[cs63201] QUESTIONS ABOUT ADVANCED OPERATION SYSTEM

[Mikhail Nesterenko]

> 
> 1.  In codes of* Proc g* of *message passing* in 7th page of
> *l01intro.theory.ppt,
> *unlike other processes, *Proc g *doesn?t contains a *Boolean** pr**edicate,
> *and it is said in the lecture that it will be executed only when the
> channel is not empty. But I can?t see any restriction can make the codes
> achieve the function of being guarded, and I assume that the *Proc g *would
> be excused even the channel is empty.

Well, the "receive" statement in the guard is a convenient
shorthand. Specifically

	   receive message(data) -->  
	   	   command

is a shorthand for:

     	   if channel is not empty -->
	           receive message(data),
		   command

That is, this guarded command is only enabled when there is
a message in the channel.


> 2.  The second question is about the concept of *atomic operation*
> in the 8 th page of *l01intro.theory.ppt*, does ?*cannot
> interleave*? means that only in the condition of no other atomic
> operations are able to be executed could one atomic operation be
> executed?

Atomic action execution cannot interleave (i.e. overlap). Atomic
actions can be executed jointly under powerset execution semantics or
in synchronous execution.  Under interleaving semantics, only one
atomic action can be executed at a time.

> 
> 3.  In the 10th page of *l01intro.theory.ppt*, it is said that* ?**a
> computation is weakly fair if no action is enabled in infinitely many
> consequent states without being executed (no process can **?**get
> stuck**?**forever)
> **?*, does it means that if a computation are able to meets its fixpoint
> then we could say the computation is *weakly fair**?*

That is something I asked you folks to think about. That is, can a
finite computation not be weakly fair? If yes, give an example; if
not, explain why not.

Also, the definition of weak fairness in the slides may be a bit
misleading. A more precise definition of weak fairness,
even if it takes a bit to think about it, is this:

      if an action (guarded command) is enabled in all but finitely
      many states, it is executed infinitely often.

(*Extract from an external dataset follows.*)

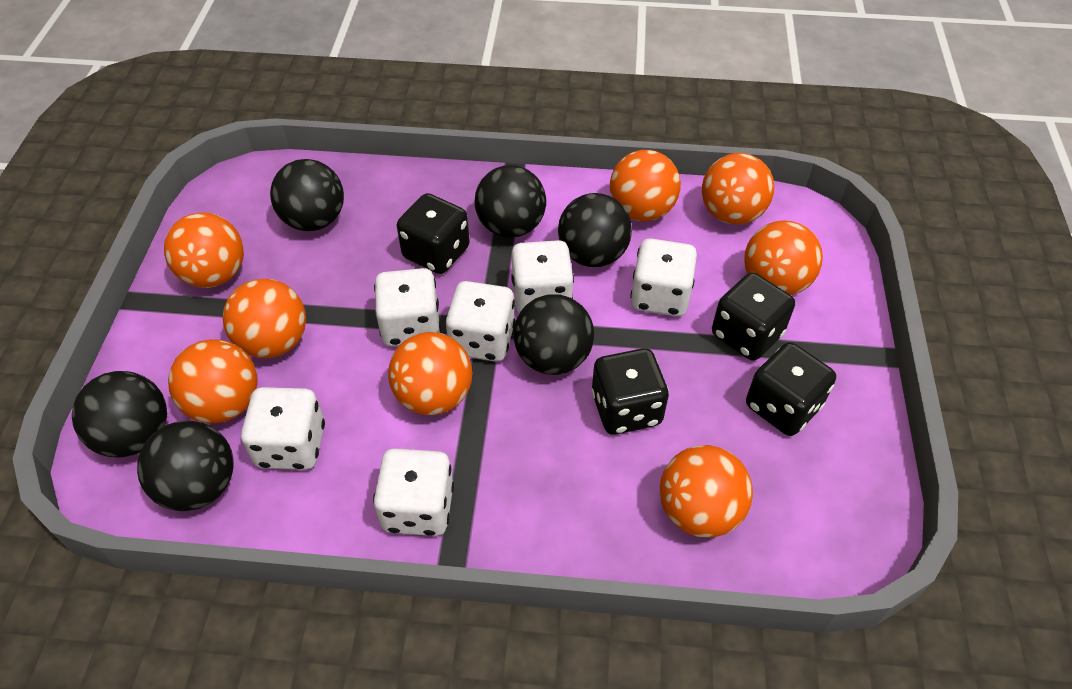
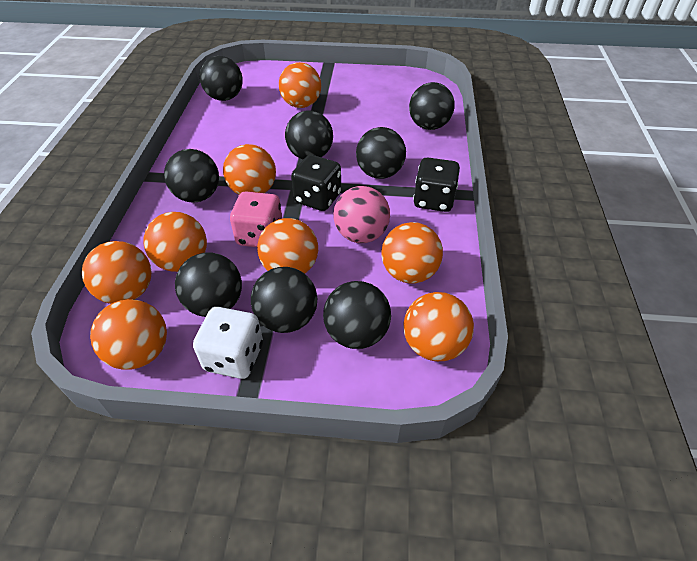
black ball: [72,371,167,458] [137,420,234,511] [270,159,344,231] [475,165,546,238] [513,294,594,375] [558,193,632,267] = 6 -> [164,149,219,203] [175,253,242,317] [200,56,243,101] [251,267,317,333] [285,111,333,160] [323,281,391,349] [356,127,406,179] [409,82,454,130] = 8
black dice: [397,193,470,274] [591,348,669,435] [712,273,795,361] [746,342,836,436] = 4 -> [291,155,341,211] [413,157,460,212] = 2
pink ball: none = 0 -> [333,186,390,243] = 1
pink dice: none = 0 -> [230,191,282,247] = 1
white dice: [241,387,325,470] [373,448,454,536] [374,268,441,346] [445,281,515,362] [511,240,574,314] [630,238,697,317] = 6 -> [193,307,263,379] = 1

Also, you folks asked about strong fairness definition. Here it
is:
      if an action (guarded command) is enabled in infinitely 
      many states, it is executed infinitely often.

Here is a question for you for our next meeting.  One of the programs
that we discussed in class can generate computations that are weakly
fair but not strongly fair. Come up with an example of such
computation.

Thanks,
-- 
Mikhail